With retransmission agreements firmed up with the satellite providers, LIN TV began to pursue the market's major cable providers for new deals. Charter was the first to be affected with its carriage agreement with WLUK expiring on July 1. By June 11, Charter and LIN reached a new agreement under undisclosed terms and WLUK-DT began to be carried on digital channel 611 shortly thereafter; AT&T U-verse struck an agreement to carry the digital signal on June 30, 2008, while Comcast's Manitowoc system offered compensation to carry WLUK-DT on June 12 on digital channel 234. This left Time Warner Cable as the lone holdout in the area to carry the HD feed as the provider and LIN TV had not come to an agreement nationally.

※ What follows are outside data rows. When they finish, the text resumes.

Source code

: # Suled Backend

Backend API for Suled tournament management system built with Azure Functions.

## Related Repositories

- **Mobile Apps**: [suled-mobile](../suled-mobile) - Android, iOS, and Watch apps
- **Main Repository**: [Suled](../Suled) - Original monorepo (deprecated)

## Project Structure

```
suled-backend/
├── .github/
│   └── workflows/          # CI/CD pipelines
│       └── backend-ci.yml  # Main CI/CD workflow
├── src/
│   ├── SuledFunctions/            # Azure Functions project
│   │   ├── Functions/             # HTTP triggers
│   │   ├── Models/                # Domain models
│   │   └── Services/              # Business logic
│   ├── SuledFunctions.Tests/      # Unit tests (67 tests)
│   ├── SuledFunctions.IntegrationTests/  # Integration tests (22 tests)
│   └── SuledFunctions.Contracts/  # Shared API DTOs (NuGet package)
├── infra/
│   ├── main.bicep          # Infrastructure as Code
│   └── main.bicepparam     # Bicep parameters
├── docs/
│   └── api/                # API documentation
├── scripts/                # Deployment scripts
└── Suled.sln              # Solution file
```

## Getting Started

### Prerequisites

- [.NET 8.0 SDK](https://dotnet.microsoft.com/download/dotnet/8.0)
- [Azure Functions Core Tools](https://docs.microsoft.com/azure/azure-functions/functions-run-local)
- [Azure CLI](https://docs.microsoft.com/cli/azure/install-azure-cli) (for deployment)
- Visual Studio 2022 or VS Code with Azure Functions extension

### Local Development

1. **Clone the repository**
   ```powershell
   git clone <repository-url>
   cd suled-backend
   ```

With no success from either viewer pressure or contentious negotiations, the system was forced to pull WLUK from its systems on October 3, 2008. Time Warner quickly offered free antennas for customers to receive the station. WLUK encouraged viewers to switch to Dish Network and U-verse in order to continue to watch the station in some form. In the month that followed, the ratings of LIN TV stations affected by the Time Warner dispute plunged, while viewers complained about the loss of Green Bay Packers and MLB Playoff games on WLUK.

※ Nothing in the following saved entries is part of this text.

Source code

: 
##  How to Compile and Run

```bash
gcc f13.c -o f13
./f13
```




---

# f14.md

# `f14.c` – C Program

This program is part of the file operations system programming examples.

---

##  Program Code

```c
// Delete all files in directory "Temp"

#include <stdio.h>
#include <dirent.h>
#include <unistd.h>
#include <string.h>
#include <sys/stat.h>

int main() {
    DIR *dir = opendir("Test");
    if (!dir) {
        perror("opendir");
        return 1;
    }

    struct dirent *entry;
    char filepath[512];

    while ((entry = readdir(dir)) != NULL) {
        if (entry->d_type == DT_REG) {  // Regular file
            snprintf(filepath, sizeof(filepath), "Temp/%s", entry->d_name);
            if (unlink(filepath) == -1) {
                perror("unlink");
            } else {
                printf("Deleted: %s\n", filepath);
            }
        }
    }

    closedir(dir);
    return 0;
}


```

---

By the time of the 2008 World Series, Time Warner Cable made an odd but creative move to allow its viewers to watch the games by offering Fox Sports en Español on basic cable, which carried the Series in Spanish while encouraging viewers to turn down the Spanish play-by-play audio and listen to the game in English on ESPN Radio affiliate WDUZ. Eventually the two companies came to a new carriage agreement on October 29, and WLUK's analog signal was restored on the same day with WLUK-DT being added on digital channel 712 (currently 1012) shortly thereafter, giving the station's digital signal full cable and satellite carriage on par with the other "Big Three" network affiliates.

On March 5, 2011, WLUK was removed from Dish Network as LIN and Dish could not come to terms on a new carriage agreement, and was restored when a new agreement was reached on March 12. WCWF remained unaffected as LIN's purchase of that station had not yet been finalized and was under the terms of their pre-WLUK SSA carriage agreement negotiated with ACME Communications.

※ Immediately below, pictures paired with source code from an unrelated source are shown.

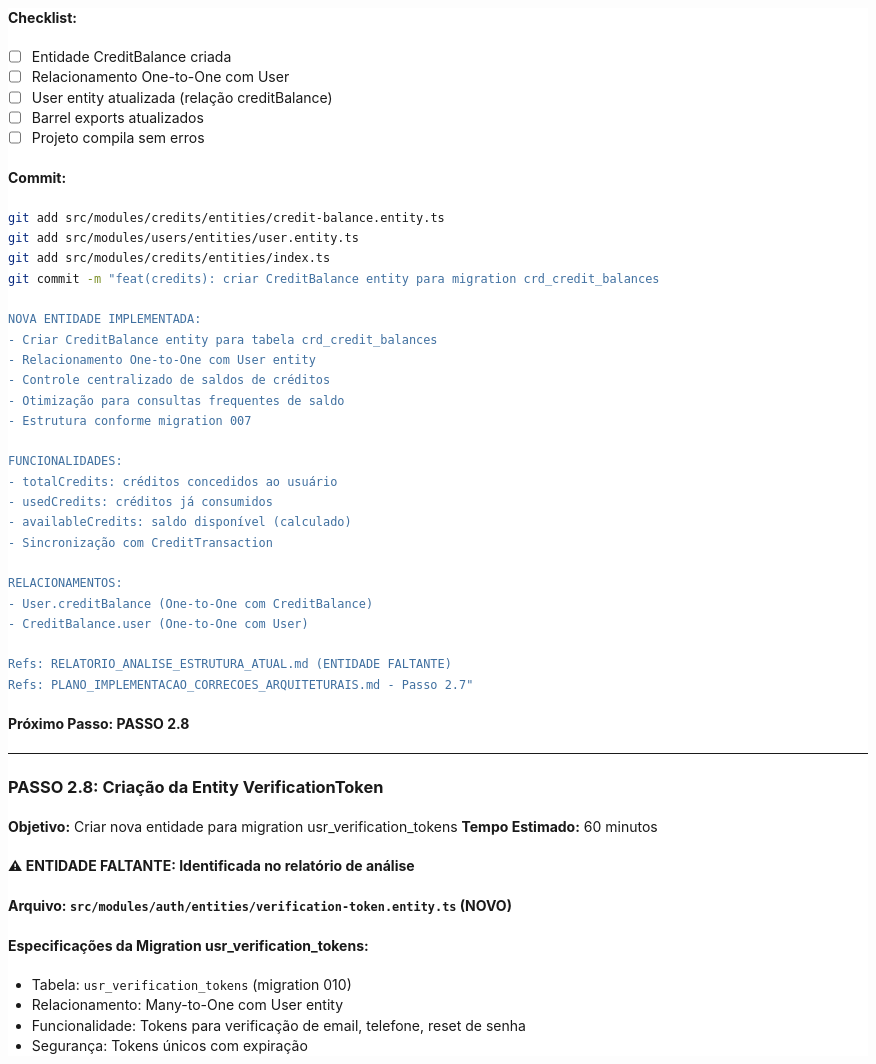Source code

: #### **Checklist:**
- [ ] Entidade CreditBalance criada
- [ ] Relacionamento One-to-One com User
- [ ] User entity atualizada (relação creditBalance)
- [ ] Barrel exports atualizados
- [ ] Projeto compila sem erros

#### **Commit:**
```bash
git add src/modules/credits/entities/credit-balance.entity.ts
git add src/modules/users/entities/user.entity.ts
git add src/modules/credits/entities/index.ts
git commit -m "feat(credits): criar CreditBalance entity para migration crd_credit_balances

NOVA ENTIDADE IMPLEMENTADA:
- Criar CreditBalance entity para tabela crd_credit_balances
- Relacionamento One-to-One com User entity
- Controle centralizado de saldos de créditos
- Otimização para consultas frequentes de saldo
- Estrutura conforme migration 007

FUNCIONALIDADES:
- totalCredits: créditos concedidos ao usuário
- usedCredits: créditos já consumidos  
- availableCredits: saldo disponível (calculado)
- Sincronização com CreditTransaction

RELACIONAMENTOS:
- User.creditBalance (One-to-One com CreditBalance)
- CreditBalance.user (One-to-One com User)

Refs: RELATORIO_ANALISE_ESTRUTURA_ATUAL.md (ENTIDADE FALTANTE)
Refs: PLANO_IMPLEMENTACAO_CORRECOES_ARQUITETURAIS.md - Passo 2.7"
```

#### **Próximo Passo:** PASSO 2.8

---

### **PASSO 2.8: Criação da Entity VerificationToken**
**Objetivo:** Criar nova entidade para migration usr_verification_tokens
**Tempo Estimado:** 60 minutos

#### **⚠️ ENTIDADE FALTANTE:** Identificada no relatório de análise

#### **Arquivo:** `src/modules/auth/entities/verification-token.entity.ts` (NOVO)

#### **Especificações da Migration usr_verification_tokens:**
- Tabela: `usr_verification_tokens` (migration 010)
- Relacionamento: Many-to-One com User entity
- Funcionalidade: Tokens para verificação de email, telefone, reset de senha
- Segurança: Tokens únicos com expiração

===Removal from out-of-market cable providers===
On September 4, 2012, WLUK's signal was removed by Charter Communications systems in the Upper Peninsula and Marquette, and from systems in Sheboygan County, Lomira (both with WITI in-market) and Montello (part of the Madison market served by WMSN-TV) on September 27, 2012. This was due not to either the station or LIN removing access to the station, but contractual agreements by the Fox network itself which disallow signal duplication of network programming by an out-of-market signal despite the station's longtime service to each area, a source of controversy already in other duplicative market areas in the past. The 'one station per system' rule ended up becoming contractually standard across the cable and broadcast television industries by the end of the decade. WLUK continues to present the forecasts on Midwest Communications' Sheboygan radio stations despite the loss of coverage on that city's cable provider. Despite the loss of cable carriage in the Upper Peninsula, it was still available to antenna viewers in Escanaba via W40AN-D until July 2018.